Maximum Product Subarray medium

Problem Statement

Find the contiguous subarray within an array (containing at least one number) which has the largest product.

Example 1

Input: nums = [2,3,-2,4] Output: 6 Explanation: The subarray [2,3] has the largest product 6.

Example 2

Input: nums = [-2,0,-1] Output: 0 Explanation: The subarray [0] has the largest product 0.

Steps and Explanation

The key to solving this problem efficiently is to understand that the maximum product at a given index can come from three sources:

  1. The number itself: This is the simplest case.
  2. The maximum product ending at the previous index, multiplied by the current number: This extends a positive product sequence.
  3. The minimum product ending at the previous index, multiplied by the current number: This handles cases where a negative number turns a previously negative product into a positive one (e.g., -2 * -3 = 6).
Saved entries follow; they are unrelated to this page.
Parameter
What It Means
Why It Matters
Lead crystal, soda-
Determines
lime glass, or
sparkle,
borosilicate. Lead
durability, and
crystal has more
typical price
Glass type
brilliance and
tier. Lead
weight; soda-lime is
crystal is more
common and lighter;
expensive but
We need to track both the maximum and minimum products ending at each index because of the possibility of negative numbers. We'll use two variables to track these: max_so_far and min_so_far.

Algorithm:

  1. Initialization: Initialize max_so_far and min_so_far to the first element of the array. Also initialize max_product to the first element (this will store the overall maximum product).
  2. Iteration: Iterate through the array starting from the second element.
  3. For each element:
    • Calculate three potential maximum products:
      • current_num: The current number itself.
      • max_so_far * current_num: Extending the maximum positive product.
      • min_so_far * current_num: Extending the minimum negative product (potentially becoming positive).
    • Update max_so_far to be the maximum of these three.
    • Update min_so_far to be the minimum of these three.
    • Update max_product if the current max_so_far is greater than max_product.
  4. Return: Return max_product.

Code (Typescript)

function maxProduct(nums: number[]): number {
    let max_so_far = nums[0];
    let min_so_far = nums[0];
    let max_product = nums[0];

    for (let i = 1; i < nums.length; i++) {
        let current_num = nums[i];
        let temp_max = Math.max(current_num, max_so_far * current_num, min_so_far * current_num);
        let temp_min = Math.min(current_num, max_so_far * current_num, min_so_far * current_num);
        max_so_far = temp_max;
        min_so_far = temp_min;
        max_product = Math.max(max_product, max_so_far);
    }

    return max_product;
}

Complexity

  • Time Complexity: O(n), where n is the length of the input array. We iterate through the array once.
  • Space Complexity: O(1). We use only a few constant extra variables.

This solution provides an efficient way to find the maximum product subarray, handling both positive and negative numbers effectively. The use of temp_max and temp_min ensures that the updates to max_so_far and min_so_far are done correctly without overwriting values prematurely.